Another example: The recent cover of Wizard X:
Jim Lee, working alone on The Man of Steel:
The collaborative Ross/Lee Superman looks very much like a waxwork to me. His coloration and depth are wholly out of sync with the simplicity of the form beneath. To put it bluntly, they’ve put hubcaps on a tractor.
Lee’s Superman, as seen below, is more iconic, possibly more “cartoony”, bringing with it a sense of tone, of the themes that Jim Lee wants to show with his work.
Is it George Reeves? Is it Kirk Alyn? Chrisopher Reeve? Tom Welling? None of the above. It’s Superman, end of sentence. Because we aren’t wasting nano-seconds of recognitive time figuring out WHO he is, we accept that he is Superman. Who he is, has become clear… The question now is WHAT is Lee’s art (and Brian Azzarello’s story) going to SAY?
Definition time! Cognitive Dissonance: ‘A condition of conflict or anxiety resulting from inconsistency between one’s beliefs and one’s actions.’ In this case, expanded (and possibly abused) to envelope my inability to accept that Alex Ross’s version of a beloved character is THE version of a beloved character.
Case in point: Reed Nathaniel Richards.
The one and only Mr. Fantastic, leader of Marvel’s flagship characters, The Fantastic Four. In some ways, I find I know Reed better than I know my online friends and associates. Reed and I have history. I’ve been interacting with Reed (admittedly, via a one way communications channel) for probably 27 years. I KNOW Reed. Alex Ross chose this man as a model for Reed:
I’ll say it right now.
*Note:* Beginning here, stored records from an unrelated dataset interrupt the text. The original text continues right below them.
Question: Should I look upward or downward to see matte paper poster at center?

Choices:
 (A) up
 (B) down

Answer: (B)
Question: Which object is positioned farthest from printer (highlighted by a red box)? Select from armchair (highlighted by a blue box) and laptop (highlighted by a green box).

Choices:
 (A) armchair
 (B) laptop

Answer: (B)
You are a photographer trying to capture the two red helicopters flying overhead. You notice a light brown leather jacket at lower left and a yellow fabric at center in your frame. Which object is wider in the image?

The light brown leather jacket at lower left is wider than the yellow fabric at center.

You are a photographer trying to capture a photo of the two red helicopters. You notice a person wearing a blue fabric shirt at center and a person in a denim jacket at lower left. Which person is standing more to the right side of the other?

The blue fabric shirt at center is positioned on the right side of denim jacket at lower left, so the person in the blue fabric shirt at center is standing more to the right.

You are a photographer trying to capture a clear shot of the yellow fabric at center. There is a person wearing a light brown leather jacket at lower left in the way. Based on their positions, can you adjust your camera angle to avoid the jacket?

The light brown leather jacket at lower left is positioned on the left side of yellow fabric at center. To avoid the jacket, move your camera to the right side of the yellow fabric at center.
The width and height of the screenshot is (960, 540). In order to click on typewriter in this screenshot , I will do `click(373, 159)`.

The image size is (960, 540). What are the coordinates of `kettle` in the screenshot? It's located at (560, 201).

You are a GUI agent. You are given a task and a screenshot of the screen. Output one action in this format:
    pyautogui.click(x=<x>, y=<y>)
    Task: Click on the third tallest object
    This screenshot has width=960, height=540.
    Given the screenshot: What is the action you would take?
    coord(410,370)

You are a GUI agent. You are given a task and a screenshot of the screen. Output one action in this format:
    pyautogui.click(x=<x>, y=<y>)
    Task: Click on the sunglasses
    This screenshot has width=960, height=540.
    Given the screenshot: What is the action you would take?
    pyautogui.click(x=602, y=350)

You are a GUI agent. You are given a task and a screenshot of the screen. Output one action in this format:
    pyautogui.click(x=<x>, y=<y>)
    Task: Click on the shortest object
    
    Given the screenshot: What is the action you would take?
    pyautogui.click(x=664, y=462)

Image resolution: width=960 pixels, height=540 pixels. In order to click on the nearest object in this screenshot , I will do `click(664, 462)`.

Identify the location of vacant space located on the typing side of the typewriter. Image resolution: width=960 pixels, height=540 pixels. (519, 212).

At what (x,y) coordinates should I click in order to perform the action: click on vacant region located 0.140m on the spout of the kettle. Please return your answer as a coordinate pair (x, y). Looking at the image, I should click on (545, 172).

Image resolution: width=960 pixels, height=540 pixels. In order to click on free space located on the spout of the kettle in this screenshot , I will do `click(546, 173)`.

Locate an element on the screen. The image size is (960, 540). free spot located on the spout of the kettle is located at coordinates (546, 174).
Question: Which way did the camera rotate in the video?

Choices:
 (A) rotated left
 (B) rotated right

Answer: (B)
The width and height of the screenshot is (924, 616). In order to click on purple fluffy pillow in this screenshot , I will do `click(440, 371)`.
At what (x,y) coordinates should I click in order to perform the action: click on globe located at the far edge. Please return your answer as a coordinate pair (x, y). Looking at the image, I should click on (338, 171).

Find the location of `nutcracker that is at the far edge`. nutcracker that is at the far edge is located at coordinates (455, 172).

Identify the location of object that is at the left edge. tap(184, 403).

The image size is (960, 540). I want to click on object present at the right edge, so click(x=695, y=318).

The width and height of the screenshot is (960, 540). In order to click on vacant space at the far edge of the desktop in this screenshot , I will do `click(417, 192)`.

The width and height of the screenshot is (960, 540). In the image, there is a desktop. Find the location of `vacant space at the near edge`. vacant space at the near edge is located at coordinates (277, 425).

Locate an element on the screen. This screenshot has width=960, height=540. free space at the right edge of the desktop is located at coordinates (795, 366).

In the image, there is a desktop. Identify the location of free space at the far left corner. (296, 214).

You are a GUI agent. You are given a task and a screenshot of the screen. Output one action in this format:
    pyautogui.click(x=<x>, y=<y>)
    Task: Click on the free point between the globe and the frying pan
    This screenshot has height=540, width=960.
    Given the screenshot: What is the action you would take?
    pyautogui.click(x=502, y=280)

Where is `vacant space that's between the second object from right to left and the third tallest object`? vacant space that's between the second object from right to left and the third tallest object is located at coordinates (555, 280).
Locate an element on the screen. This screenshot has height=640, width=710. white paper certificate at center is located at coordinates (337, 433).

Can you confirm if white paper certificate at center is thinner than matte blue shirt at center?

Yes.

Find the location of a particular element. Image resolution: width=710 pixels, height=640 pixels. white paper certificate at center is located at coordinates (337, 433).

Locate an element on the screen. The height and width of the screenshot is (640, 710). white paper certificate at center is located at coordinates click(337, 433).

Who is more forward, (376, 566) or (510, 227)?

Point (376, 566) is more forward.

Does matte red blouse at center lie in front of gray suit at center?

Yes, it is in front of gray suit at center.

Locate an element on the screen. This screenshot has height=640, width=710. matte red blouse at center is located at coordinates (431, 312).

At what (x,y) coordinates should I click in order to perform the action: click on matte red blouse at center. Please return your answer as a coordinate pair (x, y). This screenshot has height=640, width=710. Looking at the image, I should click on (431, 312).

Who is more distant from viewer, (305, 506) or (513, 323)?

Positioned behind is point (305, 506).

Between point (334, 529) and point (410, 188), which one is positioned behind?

I love Gilligan’s Island! I do… But to MY MIND, Russell Johnson is NOT Reed Richards. So, every single appearance by Reed in Alex’s art, DRAGS me out of the enjoyment of the story, and forces me to be aware of the artist and his self-centered prediliction for stunt casting.
Anthony Stark. Iron Man. Captain of Industry. Two-Fisted Drinker!
A better choice, in my mind… But still, every time I see him, I am reminded of how he played a Nazi collaborator in the Rocketeer… How he’s James Bond… How he’s BLEEDIN’ IRISH!!!
The looser, more iconic form of, say, Jack Kirby’s Reed, or Bob Layton’s Tony, or even a quasi-photo-realistic interpretation like Matt Wagner’s Superman painting Seen Here.) give us a “blank slate” This allows EACH reader to bring a little piece of him or herself into the proceedings, to be an active participant in the book, in the experience of reading, rather than being dragged about, as if in a museum, being shown SOMEBODY ELSE’S idea of art.
Scott McCloud (him again?) opines that this precise theory is what makes children so receptive to cartoons. The simplicity of the drawing, the need to use YOUR imagination, makes the consumer a PART of the creative process. You fill in the gaps, in a way, BECOMING the character. A photo-realistic Star Spangled Kid makes me nervous, for her safety, for her parents, for my own ability to look at a 17 year old in skin tight costume without going to special counseling.
Simply put: When you look at a photo of a face, says McCloud, you see the face of another. When you look at an iconic/stylized/cartoonish face, you fill in the blanks, designing, participating; in essence, BECOMING the character.
Alex Ross’s artistic choices force the reader to draw himself or herself out of the story, to give up a bit of enjoyment by making them AWARE of their suspension of disbelief. Mr. Ross can be, in my opinion, a selfish creator, FORCING the consumer to accept HIS vision, rather than allowing his fanbase to participate and interpret the work through their own ends. Photo-realism, in this case, undermines part of the joy of comics, the vicarious thrill. A stylized, more abstracted work, like the Lee Superman above, doesn’t force a perspective on the reader, instead, it allows the reader to draw out of the story what he/she wants, and heightens the enjoyment of the overall process.